Functional Components
Last updated
Last updated
By tokenizing asset certificates, tokens will be minted into two types of certificates, dOT and dYT. DOT represents the ownership of the locked asset certificate to generate a new underlying asset. DYT represents the future rate of return for the same period.
The marketplace allows the exchange of dYT and USDC to maximize revenue and improve capital efficiency. The exchange function uses order book and AMM's Blend Mode.
AMM: The transactions between both parties of AMM are interacting with liquidity pool on the chain. The liquidity pool allows users to swap tokens on the chain in a fully decentralized and non-custodial manner. Meanwhile, liquidity providers receive earnings in dYT and in transaction fees. Transaction fees are based on the percentage of their contribution to the pool. In a way, the AMM model helps liquidity provider to avoid theta attenuation.

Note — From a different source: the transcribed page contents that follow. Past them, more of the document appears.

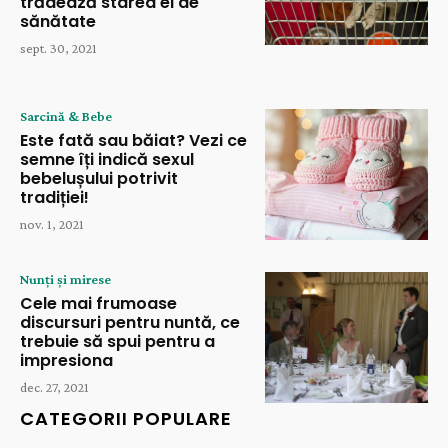
trădează starea ei de
sănătate
sept. 30, 2021
Sarcină & Bebe
Este fată sau băiat? Vezi ce
semne îți indică sexul
bebelușului potrivit
tradiției!
nov. 1, 2021
Nunți și mirese
Cele mai frumoase
discursuri pentru nuntă, ce
trebuie să spui pentru a
impresiona
dec. 27, 2021
CATEGORII POPULARE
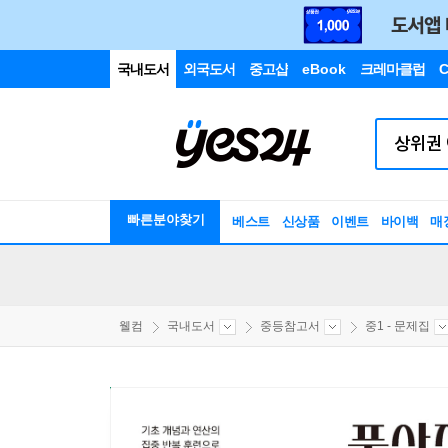
국내도서
외국도서
중고샵
eBook
크레마클럽
C
빠른분야찾기
베스트
신상품
이벤트
바이백
매
웰컴
국내도서
중등참고서
중1 - 문제집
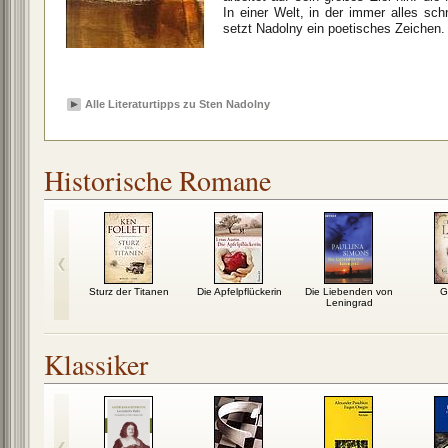
In einer Welt, in der immer alles sc
setzt Nadolny ein poetisches Zeichen.
Alle Literaturtipps zu Sten Nadolny
Historische Romane
reley
Sturz der Titanen
Die Apfelpflückerin
Die Liebenden von
G
Leningrad
Klassiker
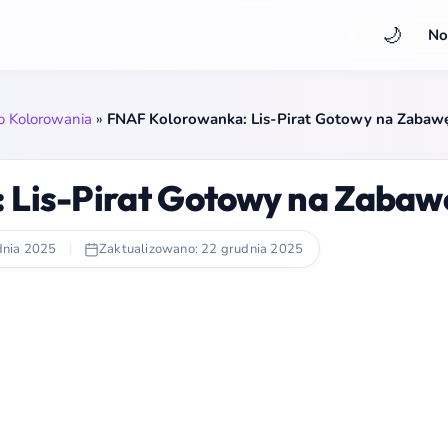
🌙
No
do Kolorowania
»
FNAF Kolorowanka: Lis-Pirat Gotowy na Zabaw
 Lis-Pirat Gotowy na Zabaw
dnia 2025
|
Zaktualizowano: 22 grudnia 2025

The liquidity pool is an important balancing section of the Dank Protocol and is also a risky pool. Users invest in dYT and USDC to form the pool. As an LP, users invest with USDC or dYT, or both at the same time to earn LP tokens as return. The funds are provided to ensure enough liquidity.
You can provide liquidity to the fund pool and get rewards in the form of LP tokens. As an early-stage liquidity provider that helps improve liquidity, you will become the important stakeholders in the overall protocol. Furthermore, the income from LP mortgage will be proportional to the number of LP tokens you put in and the total number of LP tokens. Unless you continue to provide liquidity, your holdings amount, and income of corresponding reward will gradually be diluted.
The holder of the principal token (dOT), can redeem the locked underlying asset at any time, as long as the following conditions are met:
To redeem the underlying asset after the expiration date, only dOT is required.
To redeem the underlying asset before the expiration date, equal amounts of dOT and dYT are required.
Expired contracts can be extended term forwardly.